Q. I have a 2003 Buick LeSabre with about 90,000 miles on it. I recently had the rear brakes (pads and rotors) replaced both because of wear and a noise. I would get the noise as I pulled out of the garage dragging my brakes. I cannot describe the noise other than it is not the noise made by the worn brake indicator. The noise was there when I turned right or left and only when I was dragging my brakes. I went back to the shop that installed the brakes and they in turn replaced the pads. A couple of days later the noise returned. I left the car at the shop overnight and the owner drove it the next morning and stated he heard the ungodly noise and proceeded to replace both pads and rotors. The noise is back and can be heard anytime I am at a slow speed and dragging my brakes. I hate bringing the car back without some explanation what might be causing the noise other than the pads or rotors. Is it the aftermarket products and should I only use Buick parts, what are we missing?

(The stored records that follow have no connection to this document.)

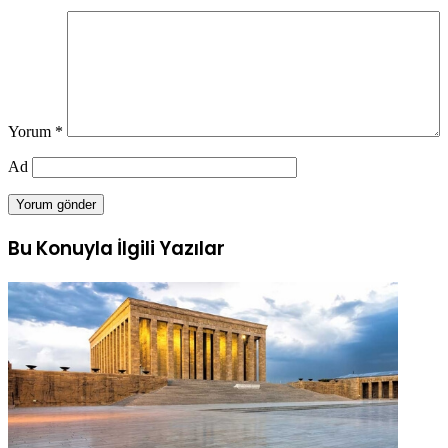
Yorum
*
Ad
Bu Konuyla İlgili Yazılar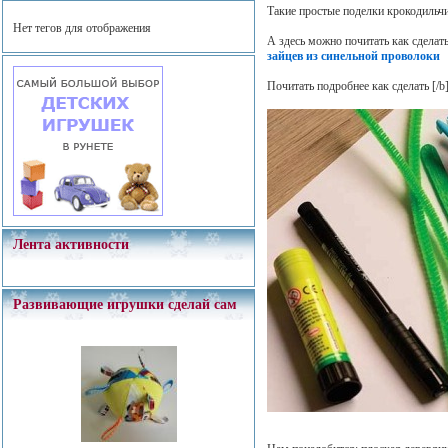
Такие простые поделки крокодильч
Нет тегов для отображения
А здесь можно почитать как сделат
зайцев из синельной проволоки
Почитать подробнее как сделать
[/b
Лента активности
Развивающие игрушки сделай сам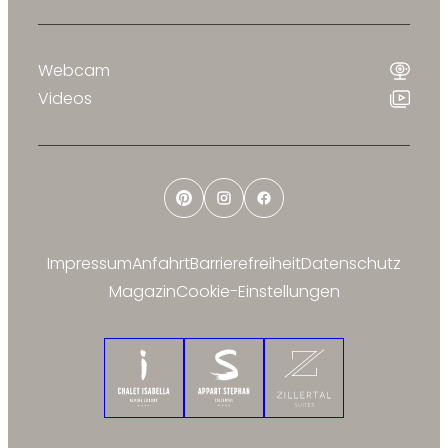
Webcam
Videos
Pinterest
Instagram
Facebook
Impressum
Anfahrt
Barrierefreiheit
Datenschutz
Magazin
Cookie-Einstellungen
Chalet Isabella
Appart Stephan
Zillertal Suites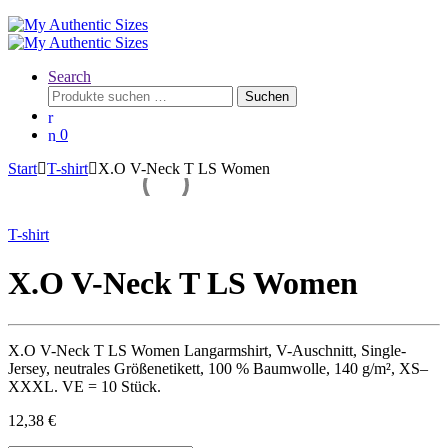
Search
Suchen
Suchen
nach:
0
Start
T-shirt
X.O V-Neck T LS Women
T-shirt
X.O V-Neck T LS Women
X.O V-Neck T LS Women Langarmshirt, V-Auschnitt, Single-
Jersey, neutrales Größenetikett, 100 % Baumwolle, 140 g/m², XS–
XXXL. VE = 10 Stück.
12,38
€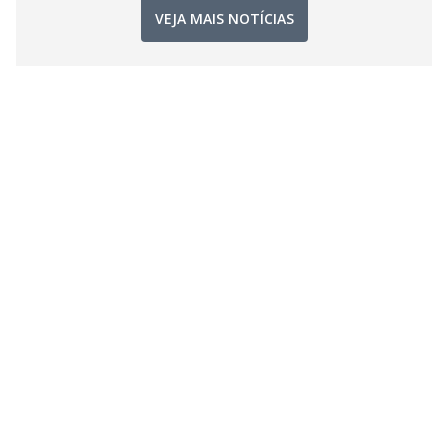
VEJA MAIS NOTÍCIAS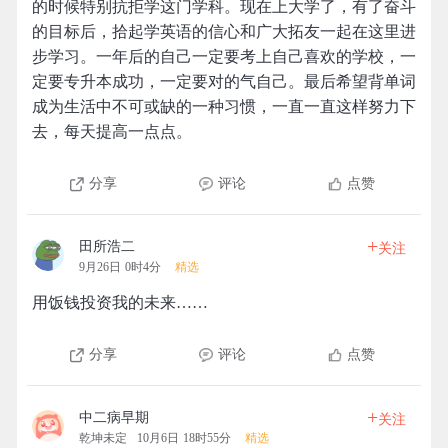
的时候特别抗拒学这门学科。现在上大学了，有了奋斗
的目标后，拾起学英语的信心和广大拓友一起在这里进
步学习。一年后的自己一定要考上自己喜欢的学校，一
定要专升本成功，一定要对的气自己。最后希望背单词
成为生活中不可或缺的一种习惯，一直一直这样努力下
去，每天提高一点点。
分享
评论
点赞
+
田所浩二
关注
9月26日 0时4分
精选
用饭钱投资我的未来……
分享
评论
点赞
+
中二病早期
关注
乾坤未定
10月6日 18时55分
精选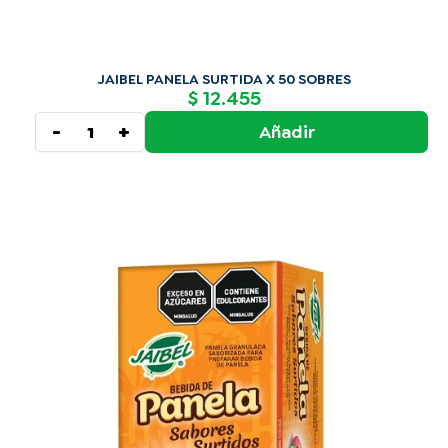
JAIBEL PANELA SURTIDA X 50 SOBRES
12.455
$
-
+
Añadir
JAIBEL PANELA SURTIDA X 25 SOBRES cantidad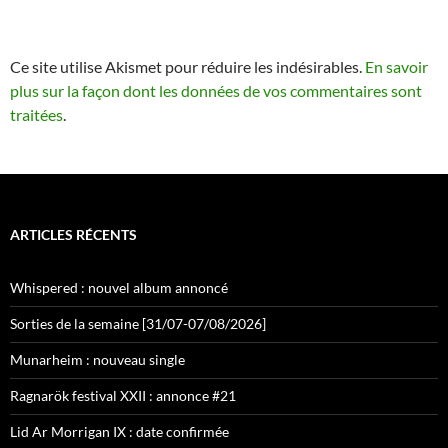
Ce site utilise Akismet pour réduire les indésirables.
En savoir
plus sur la façon dont les données de vos commentaires sont
traitées
.
ARTICLES RÉCENTS
Whispered : nouvel album annoncé
Sorties de la semaine [31/07-07/08/2026]
Munarheim : nouveau single
Ragnarök festival XXII : annonce #21
Lid Ar Morrigan IX : date confirmée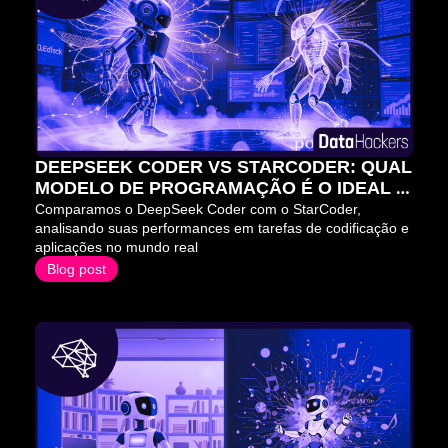
DEEPSEEK CODER VS STARCODER: QUAL 
MODELO DE PROGRAMAÇÃO É O IDEAL 
PARA VOCÊ?
Comparamos o DeepSeek Coder com o StarCoder, 
analisando suas performances em tarefas de codificação e 
aplicações no mundo real
Blog post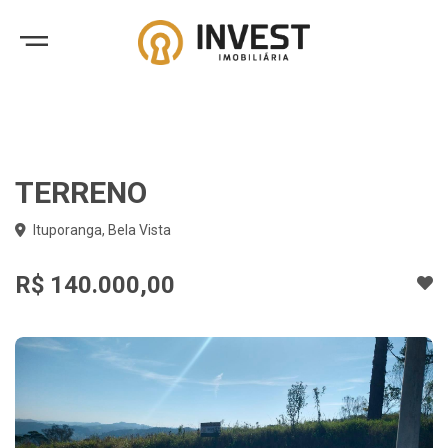
TERRENO
Ituporanga, Bela Vista
R$ 140.000,00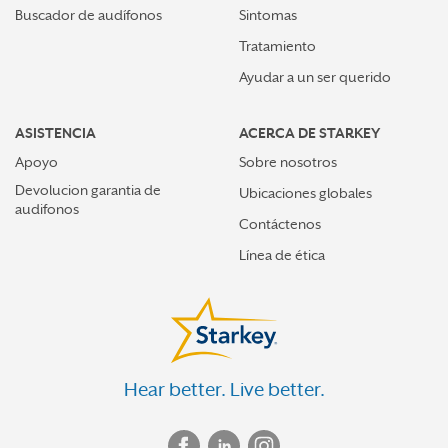
Buscador de audífonos
Sintomas
Tratamiento
Ayudar a un ser querido
ASISTENCIA
ACERCA DE STARKEY
Apoyo
Sobre nosotros
Devolucion garantia de
Ubicaciones globales
audifonos
Contáctenos
Línea de ética
Hear better. Live better.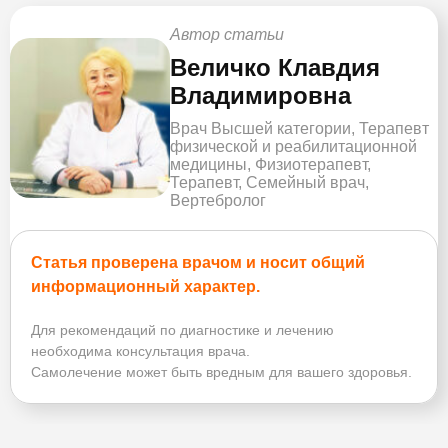
Автор статьи
Величко Клавдия
Владимировна
Врач Высшей категории, Терапевт
физической и реабилитационной
медицины, Физиотерапевт,
Терапевт, Семейный врач,
Вертебролог
Статья проверена врачом и носит общий
информационный характер.
Для рекомендаций по диагностике и лечению
необходима консультация врача.
Самолечение может быть вредным для вашего здоровья.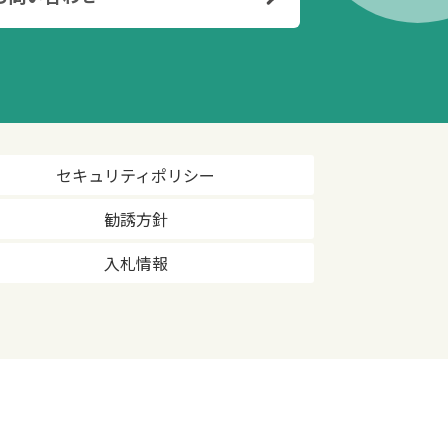
セキュリティポリシー
勧誘方針
入札情報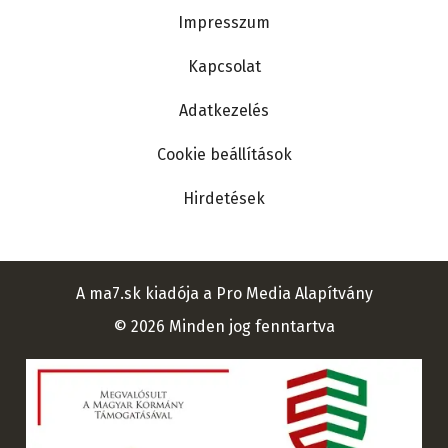
Lábléc
Impresszum
Kapcsolat
Adatkezelés
Cookie beállítások
Hirdetések
A ma7.sk kiadója a Pro Media Alapítvány
© 2026 Minden jog fenntartva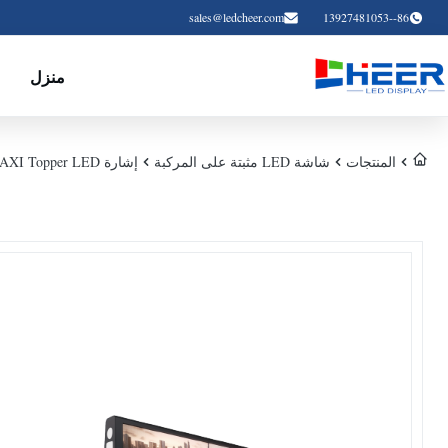
sales@ledcheer.com
86--13927481053
منزل
المنتجات
شاشة LED مثبتة على المركبة
إشارة TAXI Topper LED العرض LED للسيارة - سلسلة TT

A. Since the noise goes away after the car is serviced (even if it is for a day or two) the shop is on the right track. The one part of the brake system that was not replaced is the brake calipers. The calipers on this model also incorporate the mechanical part of the parking brake. The other possibility is part of the rear suspension is worn enough to cause the noise when braking. Both of these areas are where I would start looking for the cause of the noise.
Q. I am interested in buying a six-cylinder SUV and wanted to know what you would recommend for the best make and model. Can you also advise if a two seat or three seat one is best?
A. This is a very competitive segment and there are some great choices. The latest Kia Sorento is quite good as is the Jeep Grand Cherokee. It really depends on your needs and budget. As of today I believe one of the best three row SUVs you can buy is the latest Honda Pilot. It is comfortable, handles well,returns decent fuel economy and holds it value better than the competition.
Q. I am interested in buying a preowned small SUV that is 4-5 years old. I am considering Honda, Toyota and Subaru. What are your thoughts on these vehicles?
A. At five years old they can all be good and bad choices depending on how they were treated. The Honda CR-V continues to be a very practical and fuel efficient vehicle and depending on the condition would be my first choice. The Toyota to me just isn’t quite as comfortable, but wins out in performance since some models came with a more powerful V-6 engine. The Subaru even as late as the 2010 model can suffer from head-gasket issues and should be checked over carefully, prior to purchase. In fact any used car should be carefully inspected for both prior body damage and mechanical issues before purchasing.
Q. I currently drive a 2009 Toyota Prius. I am looking at new cars, probably for the 2017 model year. I have an interest in the Chevy Volt with its improved electric driving range (over 50 miles). I generally do not drive more than 57 miles on most days. I also have an interest in the Chevy Bolt although I would not consider it during the first year of production. Would you be concerned about the recent reliability ratings for Chevrolet? What are your thoughts on these vehicles? Are there any other electric or hybrid cars you would suggest? My second question is how much does it cost to install a quick charging system in a garage?
A. The Prius to me is still one of the best hybrid cars available today, for me it just does everything right. The fuel economy is fantastic, the ride and handling are great for day-to-day driving and it has plenty of interior storage. The Chevy Volt has been a good car up to this point but it is too early to tell how it will do. The Bolt is just too early to tell and I would wait. Even the expensive Tesla has been faced with some quality issues. One car that I would take a look at is the latest Nissan Leaf. The 2016 model has been improved and promises 107 mile range and perhaps even a little more range for 2017 model. Regarding the home charging station, the prices have come down quite a bit. You can now purchase a basic level II charging station for as little as $500. The installation labor will vary depending on your home electrical service and location. Electricians tell me to expect to spend about $1000 for basic labor and permits.
Q. I have a 1976 Cadillac Coupe Deville that has 75,000 on it. The car is in fantastic shape except for one problem – the power steering system. When I first got the car it suffered from horrible drift that these era cars are known for. I had the steering box replaced some years back and have inherited a problem that’s plagued me since – every time I turn the car hard right or left power steering fluid sprays out from the steering box cover and all over the exhaust manifold. I’ve had two new gearboxes installed and the same thing happens. Any ideas? I’m about to replace all the remaining components – the pump and the hoses; and I have a lightly used steering box from an Eldorado I can ultimately swap in if nothing else works but I hate blindly swapping parts without knowing why something’s happening. Any thoughts would be appreciated.
A. Could the problem be as simple as the power steering fluid level is just too high? As the steering is moved from left to right the fluid level will change and if overfilled will come out of the reservoir. The other possibility is the return hose has failed and collapsed internally and it acting like a valve not letting the fluid return back to the pump.